Retail Object Detection

The retail detector models described here detect retail items within an image and return a bounding box around each detected item. The retail items are generally packaged commercial goods with barcodes and ingredients labels on them.

Two detection models are provided here. The 100-class Retail Item Detection detects 100 specific retail subjects. The Binary-class Retail Item Detection detects general retail items and returns a single category.

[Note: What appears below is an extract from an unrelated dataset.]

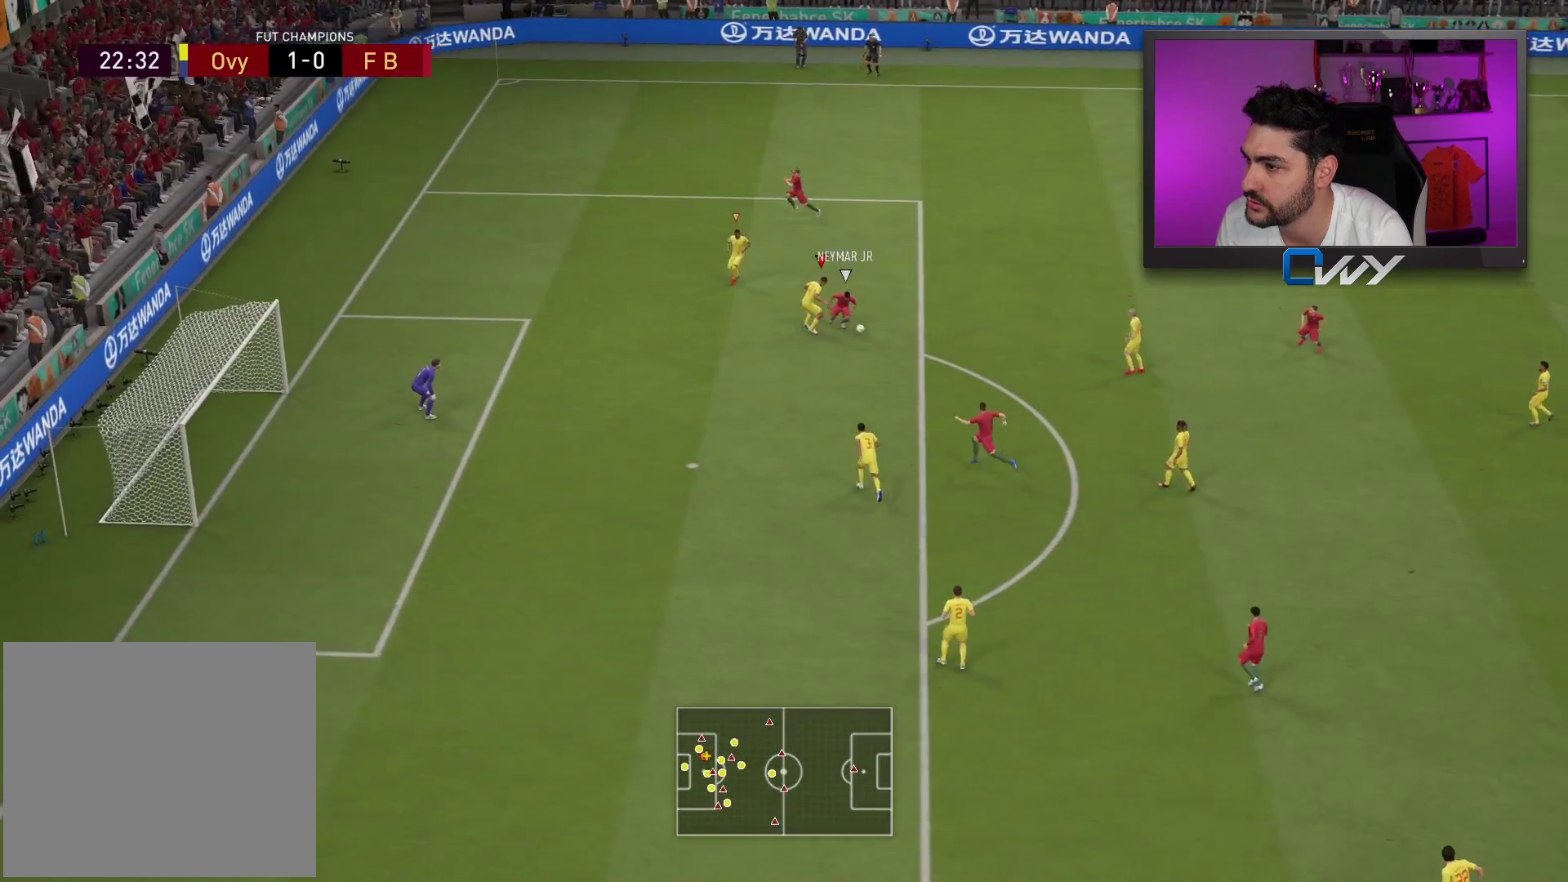
{"buttons": ["L2", "R2", "L3"], "left_stick": "down-right", "right_stick": "center", "events": [[133, "left_stick", "down-right"], [167, "R2", "down"]]}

These models are based on EfficientDet-D5. EfficientDet is a one-stage detector with the following architecture components:

NvImageNet-pretrained EfficientNet-B5 backbone
Weighted bi-directional feature pyramid network (BiFPN)
Bounding and classification box head
A compound scaling method that uniformly scales the resolution, depth, and width for all backbone, feature network, and box/class prediction networks at the same time

Model Card

More details on the models can be found on the model card.

Deploy With DeepStream

Input

RGB Image of dimensions: 416 X 416 X 3 (W x H x C) Channel Ordering of the Input: NCHW, where N = Batch Size, C = number of channels (3), H = Height of images (416), W = Width of the images (416) Input scale: 1.0 Mean subtraction: 0.

Output

Category labels and bounding-box coordinates for each detected retail item in the input image.

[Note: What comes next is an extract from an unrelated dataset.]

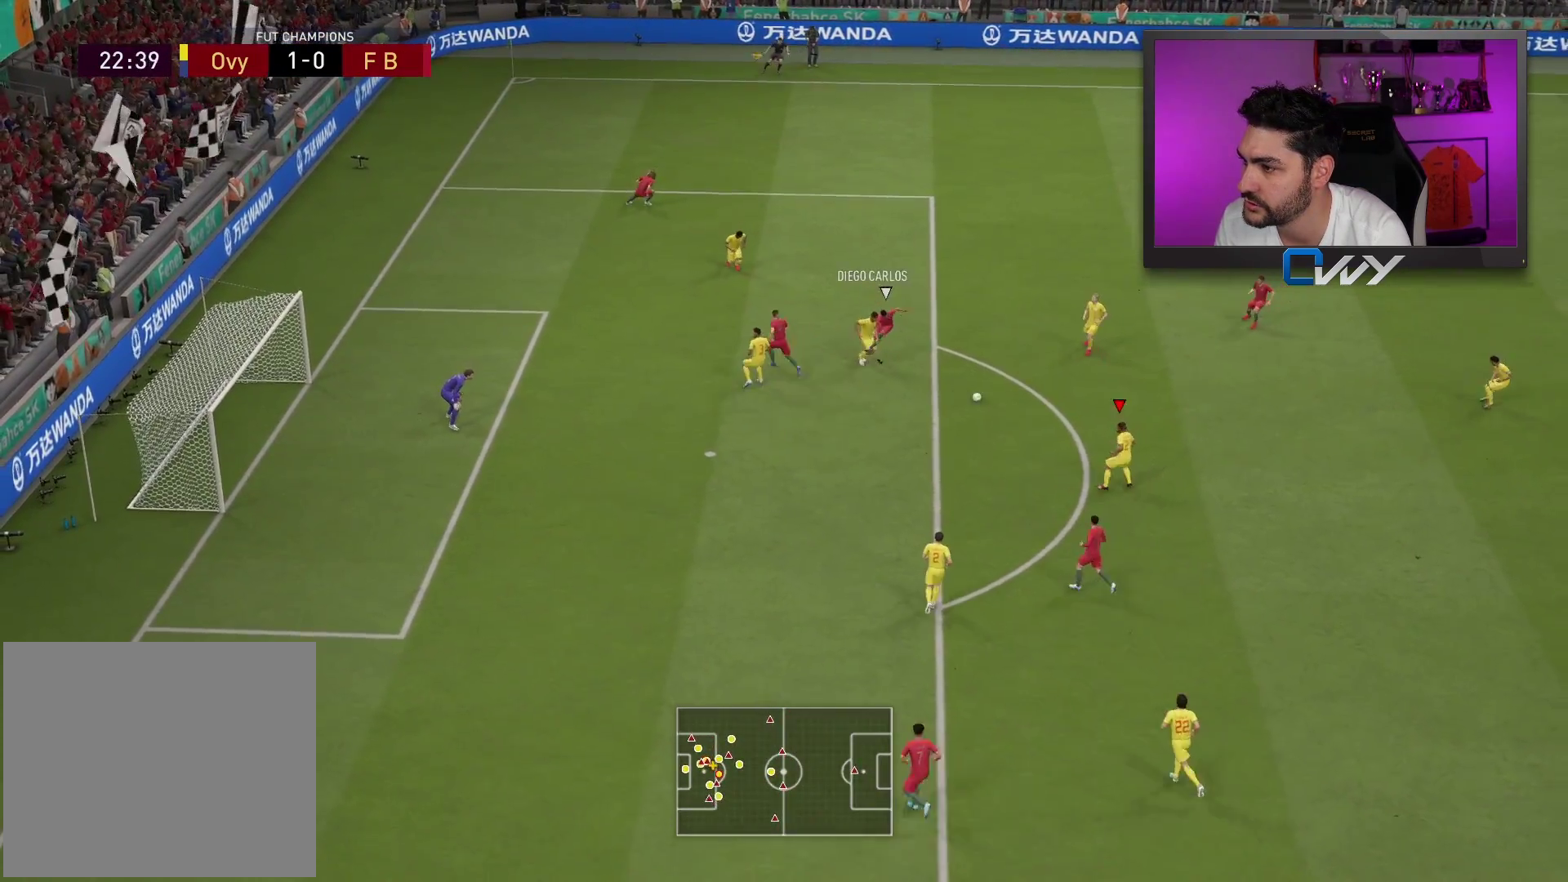
{"buttons": [], "left_stick": "right", "right_stick": "center", "events": [[83, "L2", "up"], [100, "L3", "up"], [100, "R2", "up"], [150, "left_stick", "right"]]}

To deploy these models with the Perception App, please follow the config below to override the configuration:

property:
    gpu-id: 0
    net-scale-factor: 1
    offsets: 0;0;0
    model-color-format: 0
    tlt-model-key: nvidia_tlt
    tlt-encoded-model: ../../models/retailDetector/retailDetector_100.etlt
    model-engine-file: ../../models/retailDetector/retailDetector_100.etlt_b1_gpu0_fp16.engine
    labelfile-path:    ../../models/retailDetector/retailDetector_100_labels.txt
    network-input-order: 1
    infer-dims: 3;416;416
    maintain-aspect-ratio: 1
    batch-size: 1
    ## 0=FP32, 1=INT8, 2=FP16 mode
    network-mode: 2
    num-detected-classes: 100
    interval: 0
    cluster-mode: 3
    output-blob-names: num_detections;detection_boxes;detection_scores;detection_classes
    parse-bbox-func-name: NvDsInferParseCustomEfficientDetTAO
    custom-lib-path: ../../post_processor/libnvds_infercustomparser_tao.so
    #Use the config params below for NMS clustering mode
class-attrs-all:
    pre-cluster-threshold: 0.5

Note

The sample perception app have configuration file examples packaged under /opt/nvidia/deepstream/deepstream/sources/apps/sample_apps/deepstream-fewshot-learning-app/configs/fsl/fsl_pgie_config.txt.

The “Deploying to DeepStream” chapter of TAO User Guide provides more details.